Tinned Moose and dried chanterelle tart


One of this week's cupboard clearing meals was a tinned moose and dried chanterelle tart. This tinned moose is kind of like Spam I suppose. But maybe a bit nicer. I don't want to knock the war time hero by any means. I've never tried it, so I don't know how fantastic it is.

But this moose thing is 100% moose meat and made a bit juicier with the addition of wild boar fat! How bad can that be? (Asks Ina after a cup of sugar, a cup or butter and a cup or chocolate.) Not very! It's moosey and delish!

At its best it's cold on a butter smeared piece of sourdough rye bread or on a crisp bread. Or just spooned straight to gob from the tin. Holy cardiac arrest!

Tinned moose 100% game

Open can of Finnish moose meat
An observant viewer may detect a spoon mark in the meat.
I remember the cheaper version made of beef and pork, deliciously called "pig-cow", from my childhood. We kids loved it, but usually we only had it during the summer holidays at our little island cabin. It was one of those great reserve foods that would keep in the cupboard for however long. But other than that our parents probably didn't think it particularly healthy. It's kind of seriously processed, salty and fatty. We used to have it on top of crispbreads when we ran out of fresh bread and meat.

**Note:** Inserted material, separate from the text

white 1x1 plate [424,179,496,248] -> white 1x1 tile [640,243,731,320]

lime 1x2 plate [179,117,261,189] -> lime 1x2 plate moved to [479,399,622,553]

That time we didn't have a fridge there as there is no electricity on the island. Nowadays there's a gas fridge, but then the only place to keep stuff cold was a "cellar" under the kitchen floor. There was a hatch on the floor with a large space underneath. A bit like that crazy dude had in the Silence of the Lambs where he kept that chubby girl. But smaller and with shelves on the walls and no kidnapped people inside.

Mum would lie on her stomach on the kitchen floor to reach the stuff on the shelves. She was much more nimble then. If she had to do it now she might never get up again. Like recently when on holiday to Crete the restaurant entertainment crew made her and dad dance Kalamatianos and they were both left traumatised as the dance includes a lot of squatting, which is fine. It's just the getting back up that's a bit tricky when you're pushing 80.

Every once in a while mum forgot to close the kitchen floor hatch and one of us would accidentally fall into the hole while running through the kitchen. So that was exciting. And painful.

Tinned moose and dried chanterelle tart

Like I said this meat is best cold, but there are a couple of recipes I like to make with it. One is a tart or quiche with mushroom and onion and whatever other veg I'm in the mood of chucking in. The rest of the can originally was supposed to go to my Finnish Pea Soup, but I didn't do that this week, so rest of the meat went to freezer and there may be a Finnish Pea Soup with Moose post appearing at some point.

This tart would be great with rye pastry, but this time as it was cupboard clearing week I used some filo that has been in the freezer for a while. My dried chanterelles had been in the cupboard for some time as well and took some time to rehydrate, I think the taste also wasn't all there anymore, but after a little fry with a knob of butter and some mouth to mouth with my Scandinavian spice mix they were feeling a lot better.The filo was crispy the filling tasty and the tart lasted us for two nights.

Bag of Finnish dried chanterelles

Moose and chanterelle tart recipe

4 or 5 sheets of filo pastry
1 red onion
200 g of tinned meat (moose or otherwise)
1/2 bell pepper
30g of dried chanterelles
(or a large handful of any fresh mushroom)
Fresh or dried parsley and/or oregano
2 dl milk
2 heaped tbsp of sour cream
2 eggs
50g grated pecorino (or another cheese, goat cheese or Gruyere would do well I imagine)

Moose and girolle tart with salad on a plate

Chop the onion, mushroom, herbs and pepper. Heat a tbsp of oil in a frying pan. Fry onions and peppers until they are slightly softened. Add the soaked dried mushroom and herbs and fry for another couple of minutes. The veg should be still a bit underdone at the end of this.

Break the meat into bite size chunks with a fork.

Mix the milk, eggs, sour cream and grated pecorino. Season with salt and pepper.

Cover the bottom and sides of a round tart dish (appr. 25cm) with the filo pastry. If you feel up to it you can brush each sheet with butter and sprinkle with breadcrumbs.

Spread the meat and the vegetable mix on the filo base. pour over the milk, egg and cheese mix.

Bake for about 30 min or until the filling is firm and it's nicely browned on top. Serve with a salad and a nice red wine.